Move anything out of the room that might get in the way and remove all necessary hardware and fixtures.
Wipe down the walls with a solution of water and a little bit of dish soap. This will remove dirt, dust, and grease.
Fill any cracks with plaster filler and sand down any surfaces that will be painted. Wipe off any excess dust from the sanding with a damp cloth.
Make sure you have all the brushes, rollers, and paint trays you will need before starting. Having to take a break in the middle of painting to run to the hardware store will be frustrating and slow you down.
Tape off Areas to Be Painted
It's time-consuming but it's worth it. Use painter's tape to tape off the trim, ceilings, windows, doors, and any other necessary areas. It will ensure you get a nice straight line and you don't cross over onto an area you don't want to be painted.
Paint From the Top Down
Always start painting from the highest area to the lowest. Start with the ceiling or top of the walls and work your way down. This way you can catch any drips and it won't ruin a freshly painted wall.

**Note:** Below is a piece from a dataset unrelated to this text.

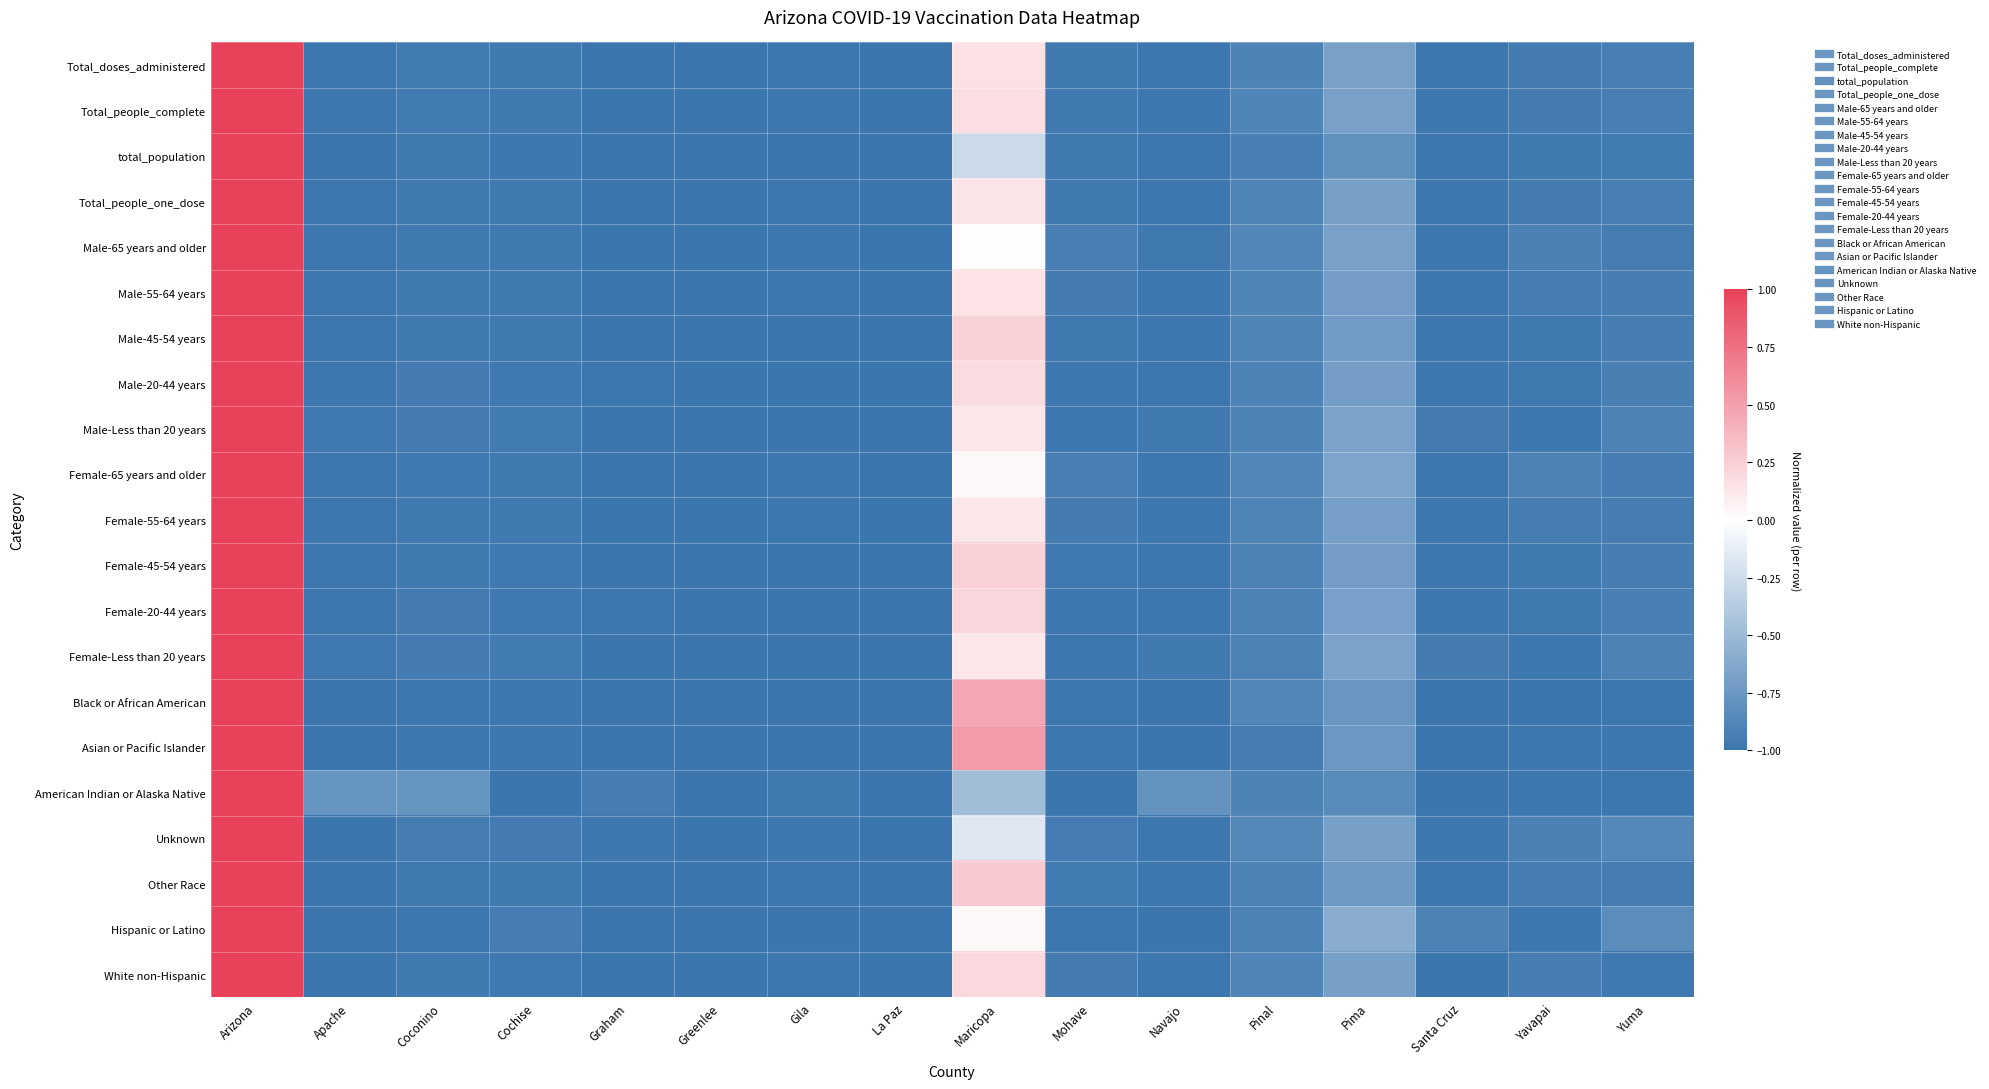

At which category does the chart reach its peak across all series?

Arizona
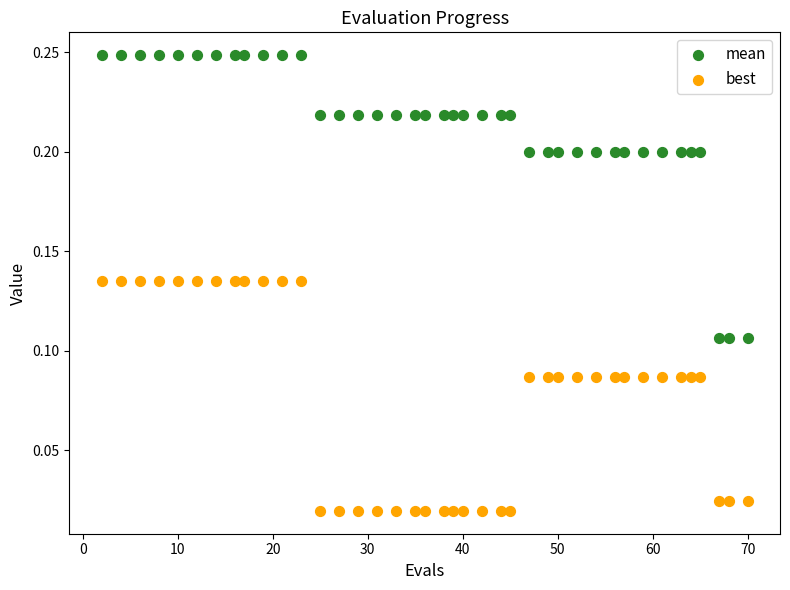

Which series has the largest Y range (max minus min)?

mean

Thin Coats Are Better Than Thick
One of the biggest mistakes people make is to put too much paint on the brush. It's far more effective to put a small amount on the brush or roller and use long, even strokes to apply thin coats. It's tempting to slather on a lot of paint in the hopes of not having to do another coat, but the end result won't look as good. Several thin coats will do a better job of covering the walls than one thick coat.
Paint the Trim Last
There's some debate on this topic, but quite often the trim can catch some of the spray that comes off of paint rollers. For this reason, it's best to paint the trim last since it will be done with a brush and excess paint won't get on the walls.